Exercise objective: Copy each line of the listing where the word "wrist" can be found.
::::::::::
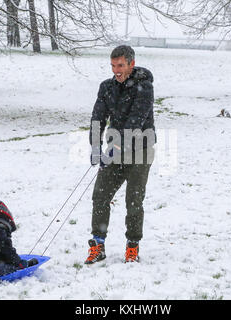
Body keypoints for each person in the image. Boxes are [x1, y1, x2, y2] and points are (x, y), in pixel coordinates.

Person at [85, 45, 155, 264]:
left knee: (133, 200)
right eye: (113, 65)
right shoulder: (106, 87)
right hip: (115, 149)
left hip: (141, 150)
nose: (116, 70)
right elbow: (98, 118)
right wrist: (96, 146)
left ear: (131, 64)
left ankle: (132, 246)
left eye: (121, 65)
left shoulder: (144, 87)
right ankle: (98, 245)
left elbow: (136, 121)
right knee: (100, 196)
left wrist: (113, 149)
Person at [0, 201, 38, 276]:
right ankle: (24, 265)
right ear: (5, 225)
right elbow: (10, 255)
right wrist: (20, 263)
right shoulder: (1, 236)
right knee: (10, 267)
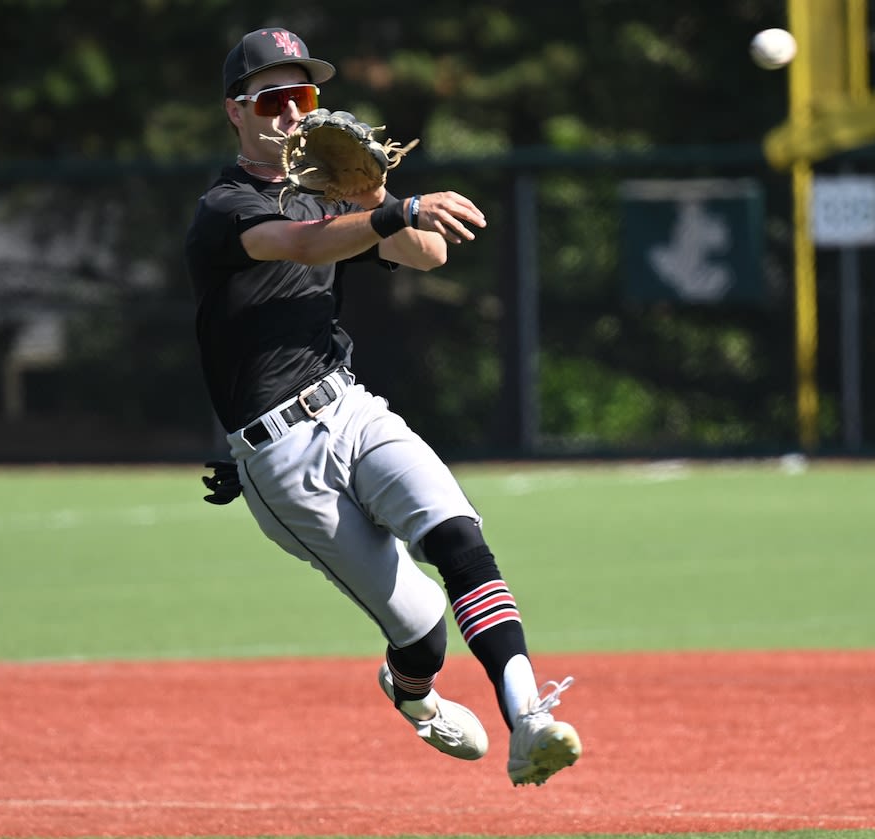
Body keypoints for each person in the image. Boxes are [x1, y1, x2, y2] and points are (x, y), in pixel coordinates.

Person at [184, 25, 582, 787]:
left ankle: (529, 719)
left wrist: (373, 196)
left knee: (459, 536)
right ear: (235, 112)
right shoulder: (225, 207)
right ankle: (413, 694)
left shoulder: (332, 197)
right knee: (422, 632)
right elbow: (301, 246)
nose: (290, 113)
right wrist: (392, 208)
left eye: (303, 96)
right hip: (282, 458)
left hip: (353, 408)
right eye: (270, 98)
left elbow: (423, 254)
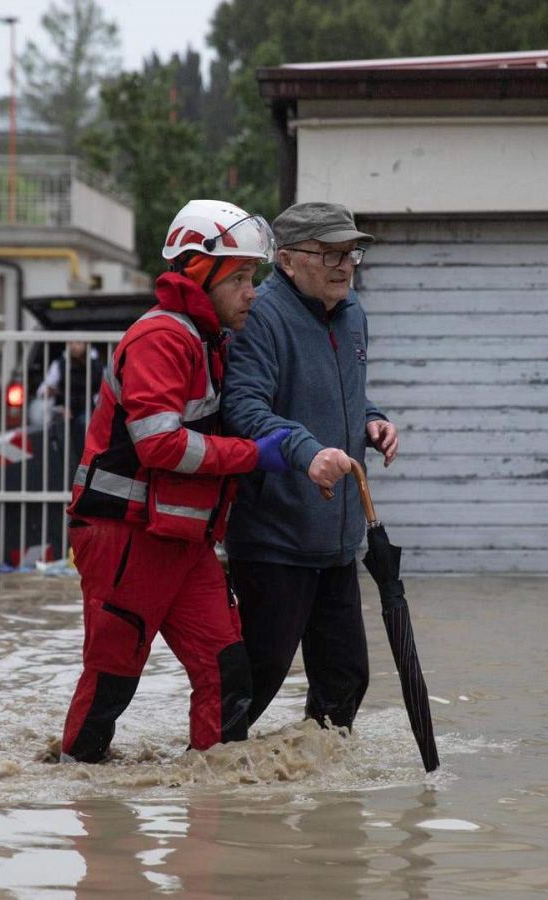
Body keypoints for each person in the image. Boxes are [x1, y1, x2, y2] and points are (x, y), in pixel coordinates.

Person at [59, 199, 298, 763]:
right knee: (112, 680)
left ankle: (215, 811)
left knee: (229, 675)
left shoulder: (206, 339)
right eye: (240, 277)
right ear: (198, 271)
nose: (252, 293)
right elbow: (159, 445)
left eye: (254, 278)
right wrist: (253, 456)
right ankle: (84, 809)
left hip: (181, 541)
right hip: (127, 536)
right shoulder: (162, 339)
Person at [223, 201, 399, 730]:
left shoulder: (352, 314)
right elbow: (244, 410)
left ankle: (323, 797)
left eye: (351, 253)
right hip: (275, 537)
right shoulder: (261, 316)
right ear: (289, 259)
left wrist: (373, 419)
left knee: (346, 679)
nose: (344, 265)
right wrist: (306, 450)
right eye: (329, 254)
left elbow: (343, 397)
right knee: (257, 680)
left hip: (338, 539)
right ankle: (204, 785)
::::::::::
Reply to the task:
right wrist: (96, 146)
left wrist: (113, 149)
right wrist: (20, 263)
left wrist: (373, 196)
right wrist: (392, 208)
right wrist: (253, 456)
left wrist: (373, 419)
right wrist: (306, 450)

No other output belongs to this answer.